Saved data entries
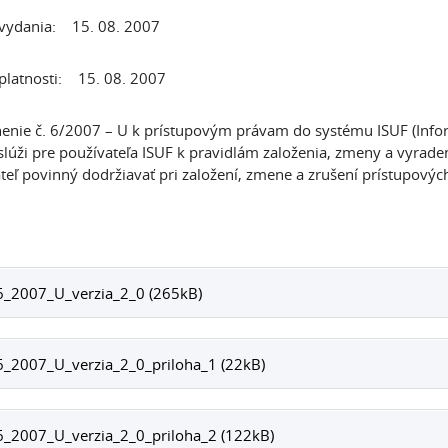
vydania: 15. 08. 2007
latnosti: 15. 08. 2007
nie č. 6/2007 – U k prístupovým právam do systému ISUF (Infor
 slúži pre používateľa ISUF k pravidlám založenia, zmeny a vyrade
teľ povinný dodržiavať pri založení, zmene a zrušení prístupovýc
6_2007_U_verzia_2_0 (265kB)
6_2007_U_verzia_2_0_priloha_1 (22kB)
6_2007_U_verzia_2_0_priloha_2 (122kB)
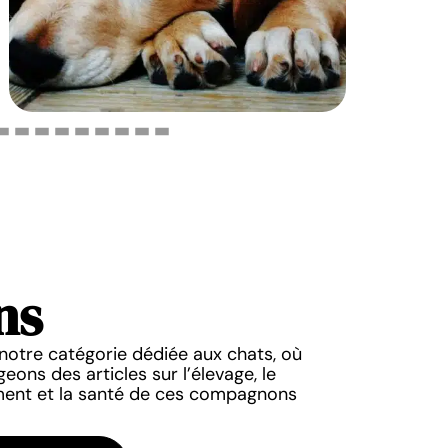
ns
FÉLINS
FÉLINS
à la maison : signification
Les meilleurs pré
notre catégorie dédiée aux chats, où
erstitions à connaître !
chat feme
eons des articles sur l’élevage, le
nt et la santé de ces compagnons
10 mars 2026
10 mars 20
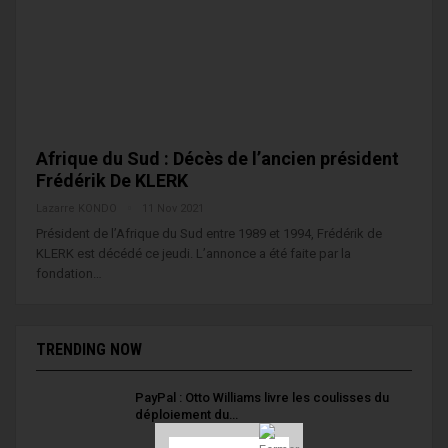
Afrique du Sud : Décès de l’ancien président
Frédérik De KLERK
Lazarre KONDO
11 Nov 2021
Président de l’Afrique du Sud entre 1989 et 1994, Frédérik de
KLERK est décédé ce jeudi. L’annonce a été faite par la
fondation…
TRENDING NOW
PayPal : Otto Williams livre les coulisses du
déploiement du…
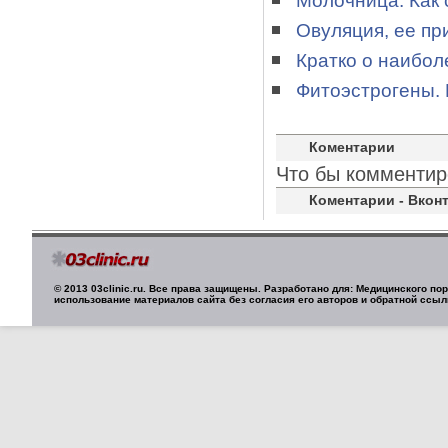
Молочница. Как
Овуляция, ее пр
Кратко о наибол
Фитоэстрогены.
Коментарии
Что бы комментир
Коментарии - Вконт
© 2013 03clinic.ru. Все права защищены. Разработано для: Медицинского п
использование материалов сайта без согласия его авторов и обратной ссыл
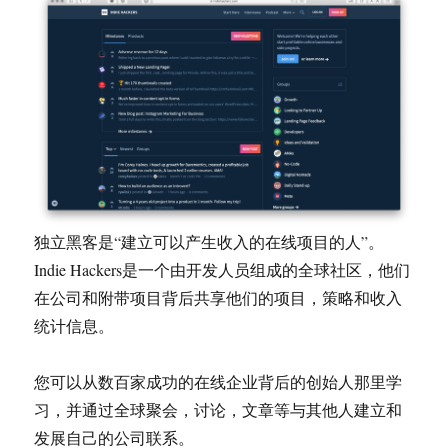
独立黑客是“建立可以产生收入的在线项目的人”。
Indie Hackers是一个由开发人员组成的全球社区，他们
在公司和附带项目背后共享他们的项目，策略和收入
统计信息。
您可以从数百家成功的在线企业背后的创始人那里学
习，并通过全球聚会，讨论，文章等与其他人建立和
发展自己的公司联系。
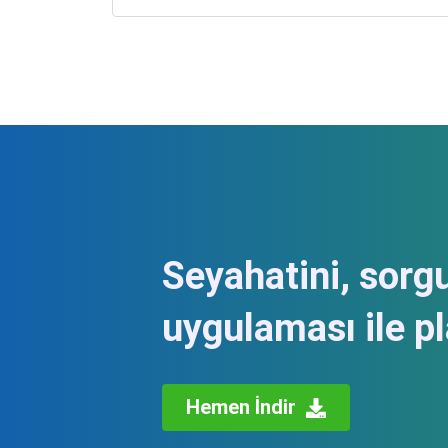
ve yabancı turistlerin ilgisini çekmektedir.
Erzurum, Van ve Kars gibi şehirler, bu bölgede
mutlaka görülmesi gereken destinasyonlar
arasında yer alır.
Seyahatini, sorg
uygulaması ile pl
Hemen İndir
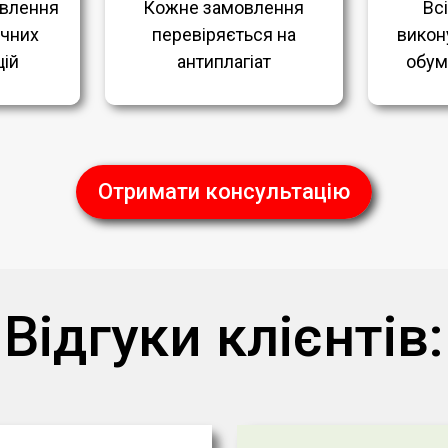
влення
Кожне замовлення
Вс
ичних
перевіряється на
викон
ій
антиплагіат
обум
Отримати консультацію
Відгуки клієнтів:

---

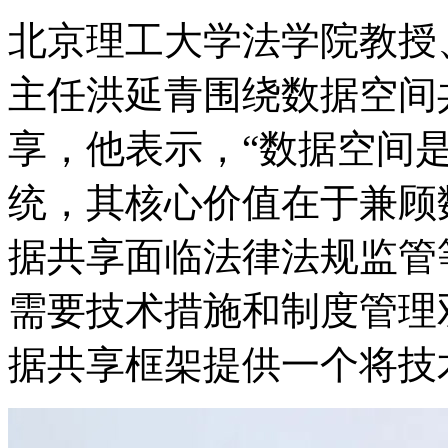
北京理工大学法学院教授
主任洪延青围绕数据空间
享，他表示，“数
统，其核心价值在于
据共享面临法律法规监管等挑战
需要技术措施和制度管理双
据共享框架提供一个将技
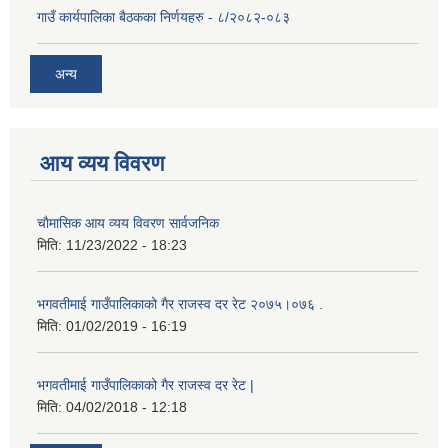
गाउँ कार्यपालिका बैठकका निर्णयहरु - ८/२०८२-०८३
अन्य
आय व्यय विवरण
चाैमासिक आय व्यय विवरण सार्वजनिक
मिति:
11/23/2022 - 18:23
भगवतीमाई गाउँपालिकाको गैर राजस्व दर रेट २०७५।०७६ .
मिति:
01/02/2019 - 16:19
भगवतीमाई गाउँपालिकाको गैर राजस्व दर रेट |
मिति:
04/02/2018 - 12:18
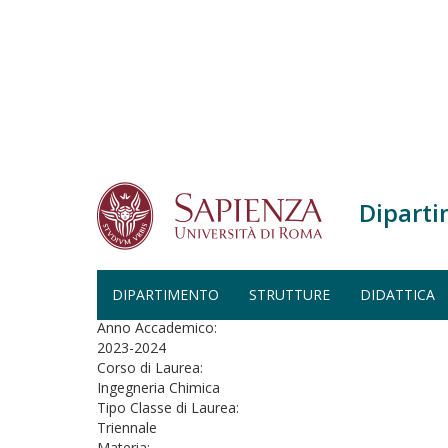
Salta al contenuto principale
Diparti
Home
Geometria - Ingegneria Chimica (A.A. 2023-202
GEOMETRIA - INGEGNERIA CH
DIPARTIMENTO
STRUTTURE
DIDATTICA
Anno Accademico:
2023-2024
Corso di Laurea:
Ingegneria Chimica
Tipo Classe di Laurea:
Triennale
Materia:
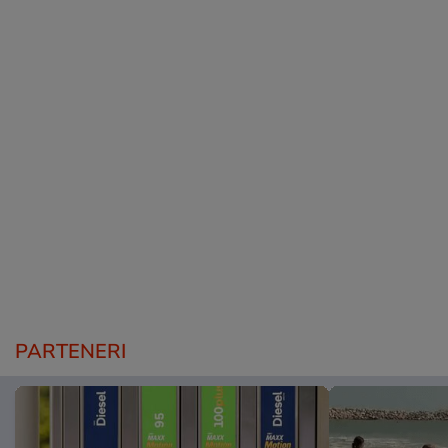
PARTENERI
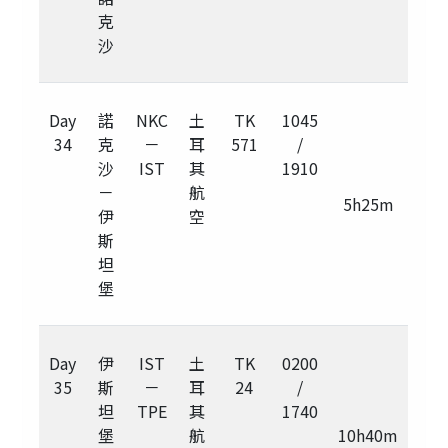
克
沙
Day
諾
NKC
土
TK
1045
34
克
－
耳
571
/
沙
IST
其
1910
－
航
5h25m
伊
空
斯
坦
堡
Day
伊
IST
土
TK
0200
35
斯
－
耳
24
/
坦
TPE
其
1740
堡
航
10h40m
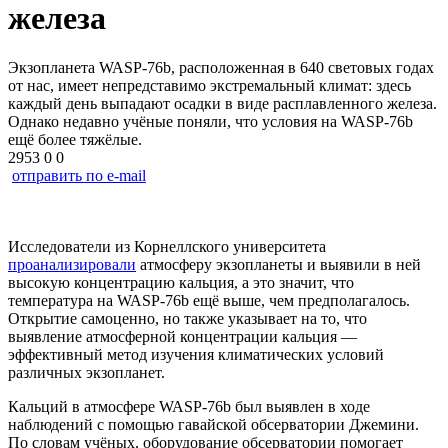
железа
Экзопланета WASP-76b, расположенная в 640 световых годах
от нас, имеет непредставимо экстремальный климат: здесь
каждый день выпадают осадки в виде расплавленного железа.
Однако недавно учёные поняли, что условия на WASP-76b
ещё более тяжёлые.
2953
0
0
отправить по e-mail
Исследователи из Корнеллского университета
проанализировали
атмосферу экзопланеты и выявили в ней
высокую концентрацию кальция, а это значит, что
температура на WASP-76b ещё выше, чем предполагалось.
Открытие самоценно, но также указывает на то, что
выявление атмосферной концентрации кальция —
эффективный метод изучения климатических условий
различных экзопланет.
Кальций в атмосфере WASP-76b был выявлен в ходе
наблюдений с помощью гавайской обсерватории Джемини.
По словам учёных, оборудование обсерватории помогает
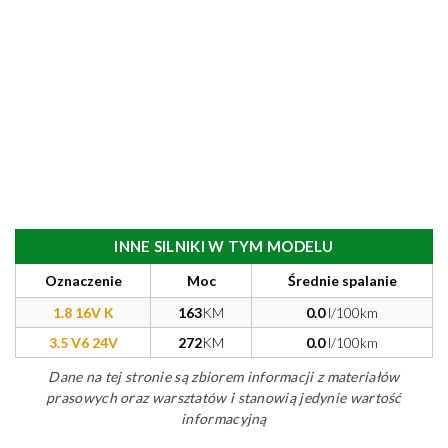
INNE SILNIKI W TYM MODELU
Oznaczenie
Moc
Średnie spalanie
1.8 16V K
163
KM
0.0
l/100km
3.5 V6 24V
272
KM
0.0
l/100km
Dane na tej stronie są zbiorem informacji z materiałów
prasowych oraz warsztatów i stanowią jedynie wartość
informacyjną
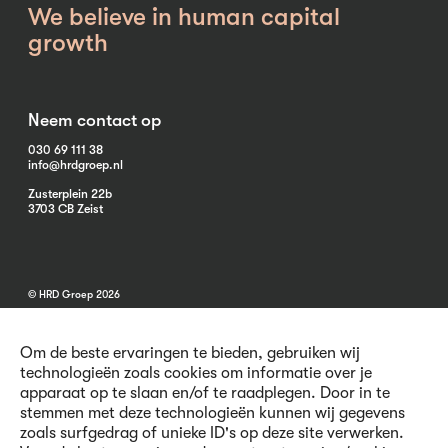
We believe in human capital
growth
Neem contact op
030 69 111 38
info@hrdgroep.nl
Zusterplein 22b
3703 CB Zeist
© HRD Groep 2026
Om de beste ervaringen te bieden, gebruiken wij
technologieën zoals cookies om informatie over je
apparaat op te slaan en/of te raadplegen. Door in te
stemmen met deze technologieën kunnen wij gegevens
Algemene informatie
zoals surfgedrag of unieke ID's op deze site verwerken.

Task to complete -> List every line in the records above that contains the word "Laurea".

Response area ->
Corso di Laurea:
Tipo Classe di Laurea:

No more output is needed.